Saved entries
━━━
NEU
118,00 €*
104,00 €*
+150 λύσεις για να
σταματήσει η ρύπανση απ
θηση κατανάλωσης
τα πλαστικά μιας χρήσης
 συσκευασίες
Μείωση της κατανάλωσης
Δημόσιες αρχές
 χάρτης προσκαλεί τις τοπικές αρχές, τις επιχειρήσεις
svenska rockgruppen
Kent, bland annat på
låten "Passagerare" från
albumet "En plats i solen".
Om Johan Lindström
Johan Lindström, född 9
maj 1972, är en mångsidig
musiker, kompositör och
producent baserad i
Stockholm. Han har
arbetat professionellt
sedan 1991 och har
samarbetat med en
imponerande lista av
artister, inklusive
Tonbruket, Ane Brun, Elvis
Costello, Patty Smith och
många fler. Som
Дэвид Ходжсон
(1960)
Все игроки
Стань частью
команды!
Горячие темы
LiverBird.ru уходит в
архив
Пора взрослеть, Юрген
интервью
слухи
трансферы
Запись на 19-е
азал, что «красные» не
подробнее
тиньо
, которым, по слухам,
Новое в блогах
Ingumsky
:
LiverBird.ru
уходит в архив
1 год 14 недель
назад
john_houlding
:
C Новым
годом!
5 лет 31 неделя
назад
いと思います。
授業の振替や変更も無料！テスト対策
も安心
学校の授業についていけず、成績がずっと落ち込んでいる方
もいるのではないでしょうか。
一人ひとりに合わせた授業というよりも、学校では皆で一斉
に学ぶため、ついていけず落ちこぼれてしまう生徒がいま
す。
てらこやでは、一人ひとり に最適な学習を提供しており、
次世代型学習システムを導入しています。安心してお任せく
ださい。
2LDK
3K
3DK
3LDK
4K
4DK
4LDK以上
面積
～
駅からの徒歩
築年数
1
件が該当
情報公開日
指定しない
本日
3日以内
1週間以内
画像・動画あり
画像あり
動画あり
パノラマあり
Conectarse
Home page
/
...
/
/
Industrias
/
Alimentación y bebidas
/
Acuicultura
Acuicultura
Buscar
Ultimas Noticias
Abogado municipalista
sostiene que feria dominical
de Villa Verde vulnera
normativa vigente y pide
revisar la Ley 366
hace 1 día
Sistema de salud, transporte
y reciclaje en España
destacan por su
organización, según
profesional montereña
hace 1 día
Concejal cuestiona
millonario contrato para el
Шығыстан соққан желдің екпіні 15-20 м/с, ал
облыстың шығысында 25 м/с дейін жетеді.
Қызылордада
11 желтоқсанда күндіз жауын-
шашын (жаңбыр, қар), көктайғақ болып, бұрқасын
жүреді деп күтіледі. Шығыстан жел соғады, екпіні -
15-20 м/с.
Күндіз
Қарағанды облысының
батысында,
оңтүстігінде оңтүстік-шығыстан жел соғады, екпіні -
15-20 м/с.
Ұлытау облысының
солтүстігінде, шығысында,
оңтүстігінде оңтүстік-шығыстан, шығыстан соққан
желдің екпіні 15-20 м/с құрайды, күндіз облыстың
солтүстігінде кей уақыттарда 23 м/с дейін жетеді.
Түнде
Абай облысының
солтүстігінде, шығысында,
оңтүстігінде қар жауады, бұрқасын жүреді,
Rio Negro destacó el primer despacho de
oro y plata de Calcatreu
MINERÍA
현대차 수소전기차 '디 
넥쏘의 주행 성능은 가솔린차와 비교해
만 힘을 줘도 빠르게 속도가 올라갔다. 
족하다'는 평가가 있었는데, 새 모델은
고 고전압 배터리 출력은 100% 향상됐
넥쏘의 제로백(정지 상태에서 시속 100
━━━
- WORK TO COMPLETE
Set out the lines above as a JSON list of strings, one string per line, leaving out any blank lines.

- EXPECTED OUTPUT
[
  "NEU",
  "118,00 €*",
  "104,00 €*",
  "+150 λύσεις για να",
  "σταματήσει η ρύπανση απ",
  "θηση κατανάλωσης",
  "τα πλαστικά μιας χρήσης",
  " συσκευασίες",
  "Μείωση της κατανάλωσης",
  "Δημόσιες αρχές",
  " χάρτης προσκαλεί τις τοπικές αρχές, τις επιχειρήσεις",
  "svenska rockgruppen",
  "Kent, bland annat på",
  "låten \"Passagerare\" från",
  "albumet \"En plats i solen\".",
  "Om Johan Lindström",
  "Johan Lindström, född 9",
  "maj 1972, är en mångsidig",
  "musiker, kompositör och",
  "producent baserad i",
  "Stockholm. Han har",
  "arbetat professionellt",
  "sedan 1991 och har",
  "samarbetat med en",
  "imponerande lista av",
  "artister, inklusive",
  "Tonbruket, Ane Brun, Elvis",
  "Costello, Patty Smith och",
  "många fler. Som",
  "Дэвид Ходжсон",
  "(1960)",
  "Все игроки",
  "Стань частью",
  "команды!",
  "Горячие темы",
  "LiverBird.ru уходит в",
  "архив",
  "Пора взрослеть, Юрген",
  "интервью",
  "слухи",
  "трансферы",
  "Запись на 19-е",
  "азал, что «красные» не",
  "подробнее",
  "тиньо",
  ", которым, по слухам,",
  "Новое в блогах",
  "Ingumsky",
  ":",
  "LiverBird.ru",
  "уходит в архив",
  "1 год 14 недель",
  "назад",
  "john_houlding",
  ":",
  "C Новым",
  "годом!",
  "5 лет 31 неделя",
  "назад",
  "いと思います。",
  "授業の振替や変更も無料！テスト対策",
  "も安心",
  "学校の授業についていけず、成績がずっと落ち込んでいる方",
  "もいるのではないでしょうか。",
  "一人ひとりに合わせた授業というよりも、学校では皆で一斉",
  "に学ぶため、ついていけず落ちこぼれてしまう生徒がいま",
  "す。",
  "てらこやでは、一人ひとり に最適な学習を提供しており、",
  "次世代型学習システムを導入しています。安心してお任せく",
  "ださい。",
  "2LDK",
  "3K",
  "3DK",
  "3LDK",
  "4K",
  "4DK",
  "4LDK以上",
  "面積",
  "～",
  "駅からの徒歩",
  "築年数",
  "1",
  "件が該当",
  "情報公開日",
  "指定しない",
  "本日",
  "3日以内",
  "1週間以内",
  "画像・動画あり",
  "画像あり",
  "動画あり",
  "パノラマあり",
  "Conectarse",
  "Home page",
  "/",
  "...",
  "/",
  "/",
  "Industrias",
  "/",
  "Alimentación y bebidas",
  "/",
  "Acuicultura",
  "Acuicultura",
  "Buscar",
  "Ultimas Noticias",
  "Abogado municipalista",
  "sostiene que feria dominical",
  "de Villa Verde vulnera",
  "normativa vigente y pide",
  "revisar la Ley 366",
  "hace 1 día",
  "Sistema de salud, transporte",
  "y reciclaje en España",
  "destacan por su",
  "organización, según",
  "profesional montereña",
  "hace 1 día",
  "Concejal cuestiona",
  "millonario contrato para el",
  "Шығыстан соққан желдің екпіні 15-20 м/с, ал",
  "облыстың шығысында 25 м/с дейін жетеді.",
  "Қызылордада",
  "11 желтоқсанда күндіз жауын-",
  "шашын (жаңбыр, қар), көктайғақ болып, бұрқасын",
  "жүреді деп күтіледі. Шығыстан жел соғады, екпіні -",
  "15-20 м/с.",
  "Күндіз",
  "Қарағанды облысының",
  "батысында,",
  "оңтүстігінде оңтүстік-шығыстан жел соғады, екпіні -",
  "15-20 м/с.",
  "Ұлытау облысының",
  "солтүстігінде, шығысында,",
  "оңтүстігінде оңтүстік-шығыстан, шығыстан соққан",
  "желдің екпіні 15-20 м/с құрайды, күндіз облыстың",
  "солтүстігінде кей уақыттарда 23 м/с дейін жетеді.",
  "Түнде",
  "Абай облысының",
  "солтүстігінде, шығысында,",
  "оңтүстігінде қар жауады, бұрқасын жүреді,",
  "Rio Negro destacó el primer despacho de",
  "oro y plata de Calcatreu",
  "MINERÍA",
  "현대차 수소전기차 '디 ",
  "넥쏘의 주행 성능은 가솔린차와 비교해",
  "만 힘을 줘도 빠르게 속도가 올라갔다. ",
  "족하다'는 평가가 있었는데, 새 모델은",
  "고 고전압 배터리 출력은 100% 향상됐",
  "넥쏘의 제로백(정지 상태에서 시속 100"
]